Does the explanation at logarithm#Easier computations help? Maybe there should be a mention here to look at the explanation there. Gene Nygaard 19:11, 10 October 2005 (UTC)

[edit] Originator

Should this article discuss who invented Common logarithms? I think it was Henry Briggs. --maru (talk) contribs 16:35, 26 January 2006 (UTC)

[edit] Algorithm for log10(x)

Not that anyone gives a damn but here is an algorithm for calculating log10(x)

#!/usr/bin/python

from __future__ import division

def log10(X):
  epsilon = 0.000000000001
  integer_value=0
  while X < 1:
    integer_value = integer_value - 1
    X = X * 10
  while X >= 10:
    integer_value = integer_value + 1
    X = X / 10
  decfrac = 0.0
  partial = 1/10
  X=X*X*X*X*X*X*X*X*X*X
  while partial > epsilon:
    while X >= 10:
      decfrac = decfrac + partial
      X = X / 10
    partial = partial / 10
    X=X*X*X*X*X*X*X*X*X*X
  return (integer_value + decfrac)

if __name__ == '__main__':
  value = 4.5
  print "      X  =",value
  print "LOG10(X) =",log10(value)

[edit] Further notation

My old mathematics teacher at school also led me to believe that while ln is a standard abbreviation of log_e, lg was an accepted abbreviation of log₁₀. Has anyone else seen lg used?

I've seen it, but if I came across it without some context, I would be uncertain which base was intended.

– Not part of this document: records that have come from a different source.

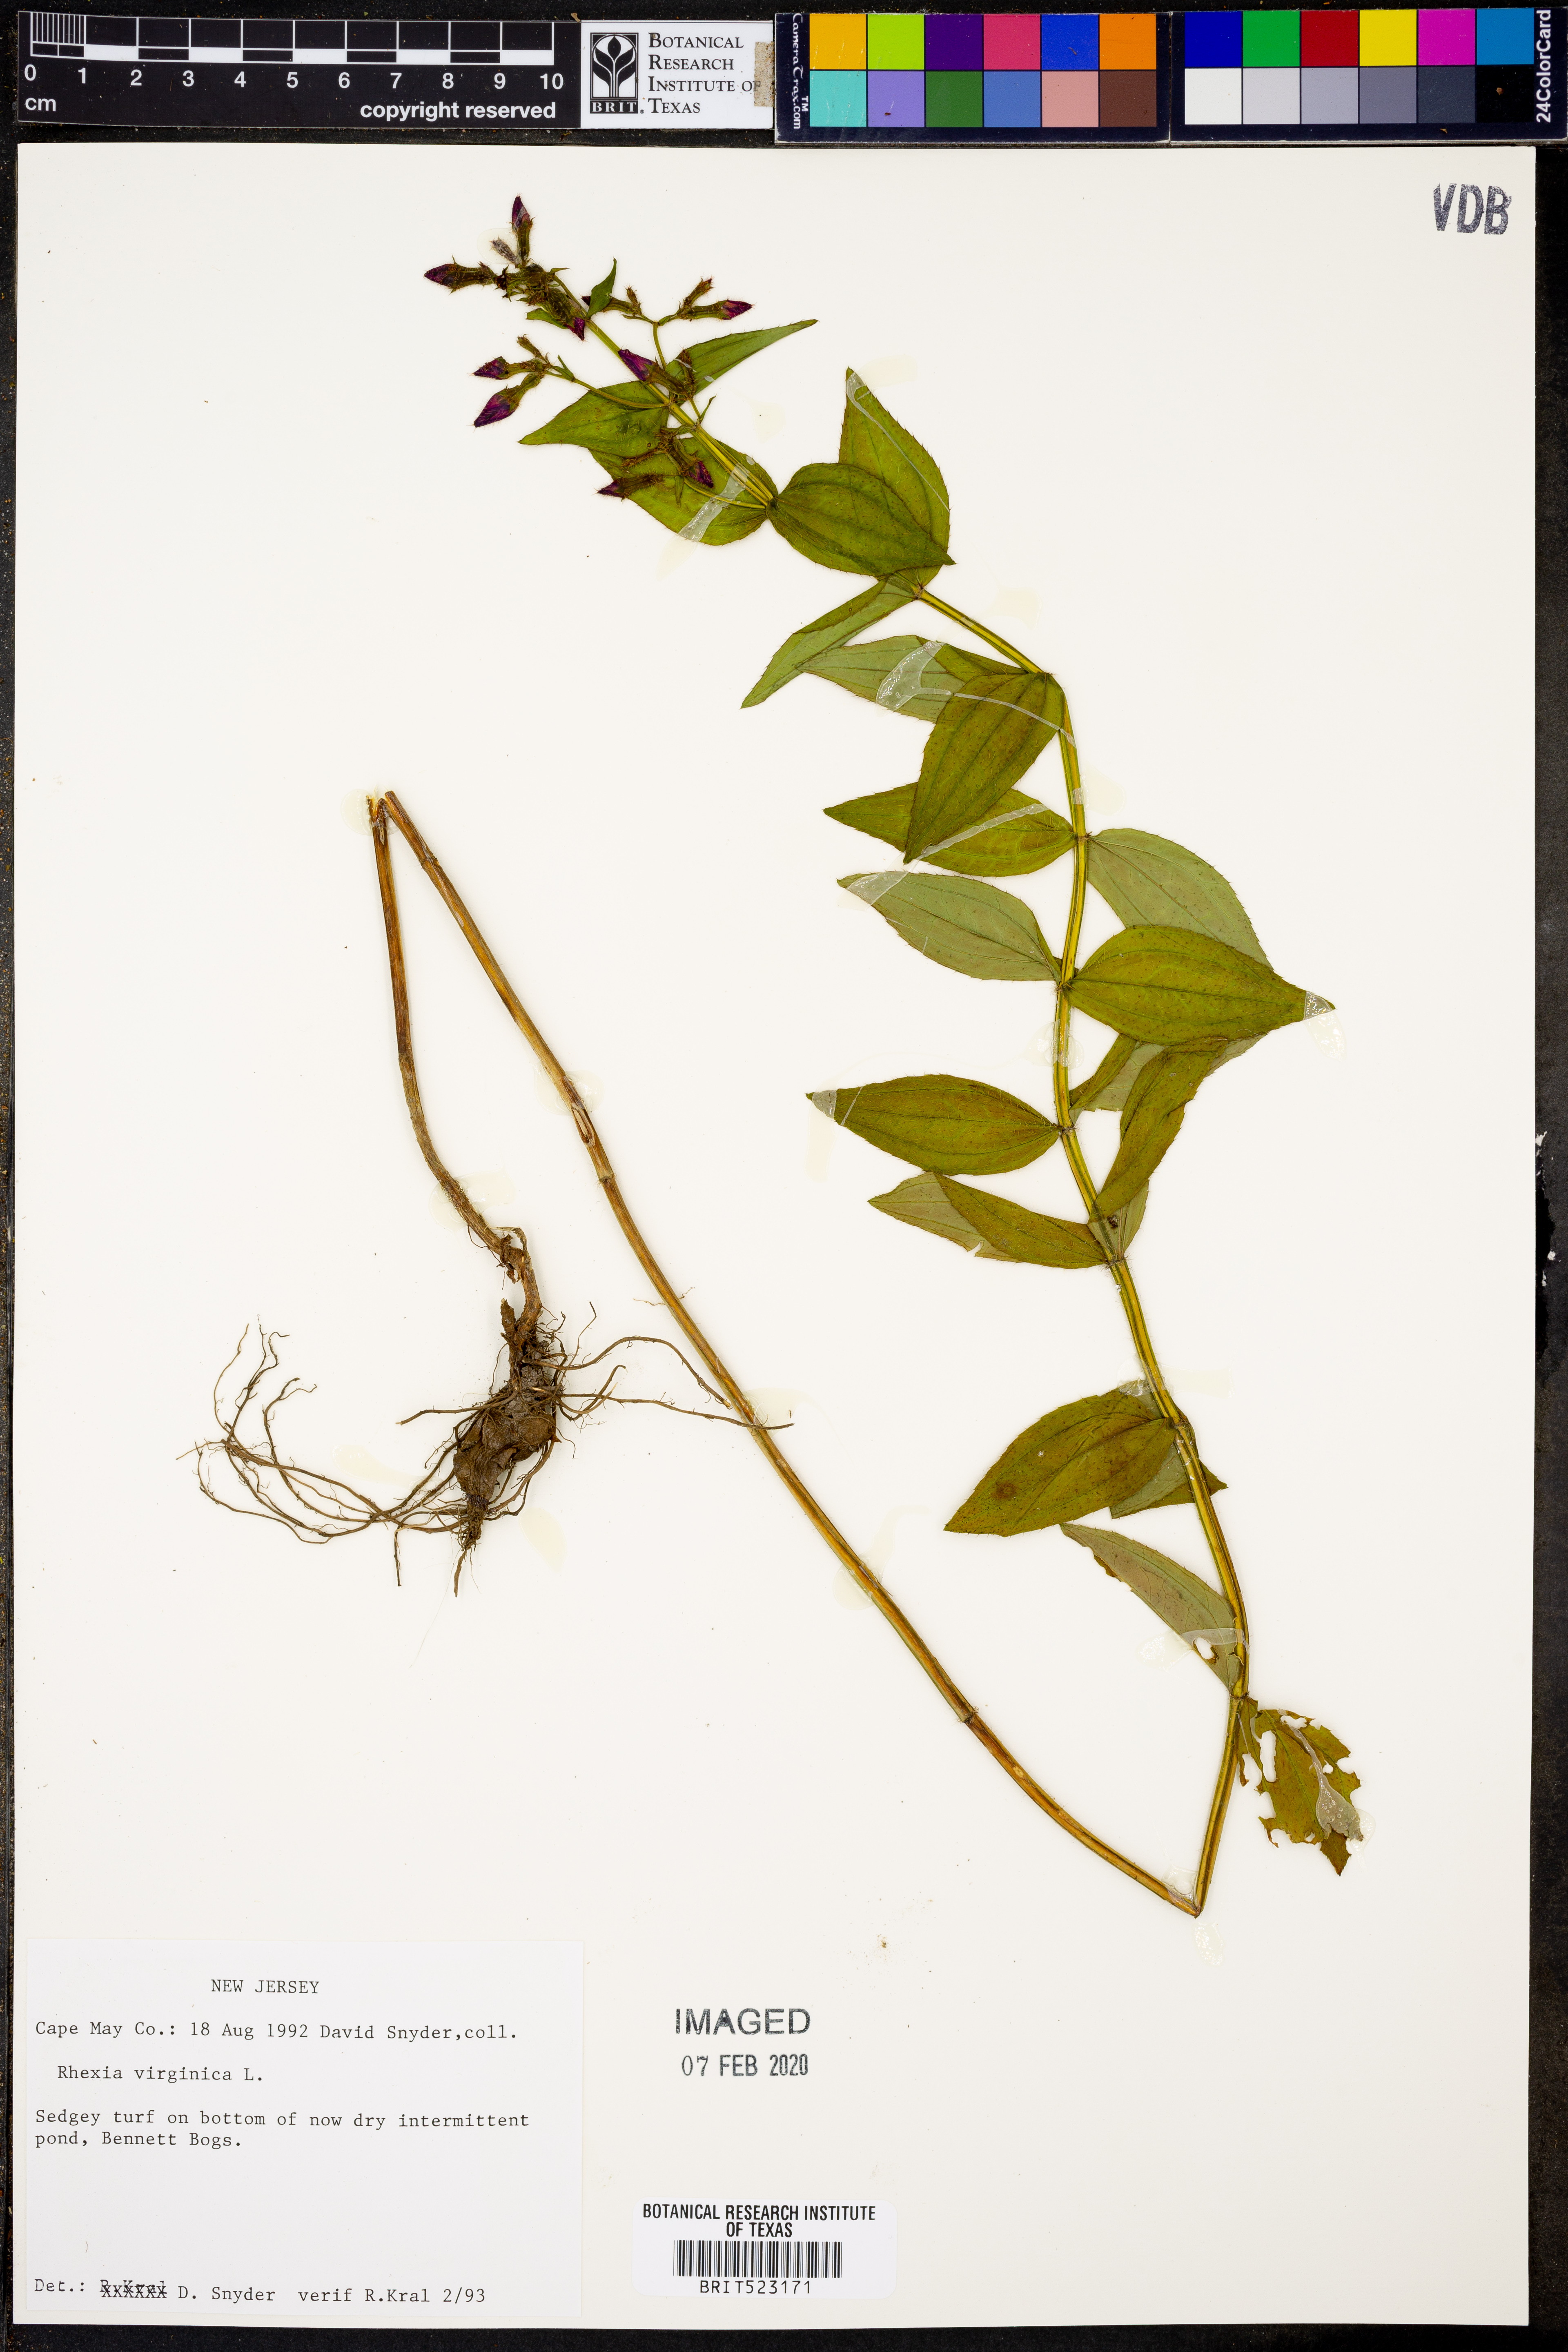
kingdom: Plantae
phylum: Tracheophyta
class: Magnoliopsida
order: Myrtales
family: Melastomataceae
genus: Rhexia
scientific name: Rhexia virginica
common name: Common meadow beauty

I suspect some people use lg for the base-2 logarithm. Michael Hardy 21:52, 24 May 2006 (UTC)

Yes, in computer science lg generally denotes log base 2. —Steven G. Johnson 04:03, 25 May 2006 (UTC)

[edit] Hilarious

I have to nominate "Numbers are placed on slide rule scales at a distance proportional to their common logarithm. By mechanically adding the distance for 1 to 2 on the lower scale to the distance from 1 to 3 on the upper scale, one can quickly determine that 2 x 3 = 6." for funniest Serious Caption on Wikipedia.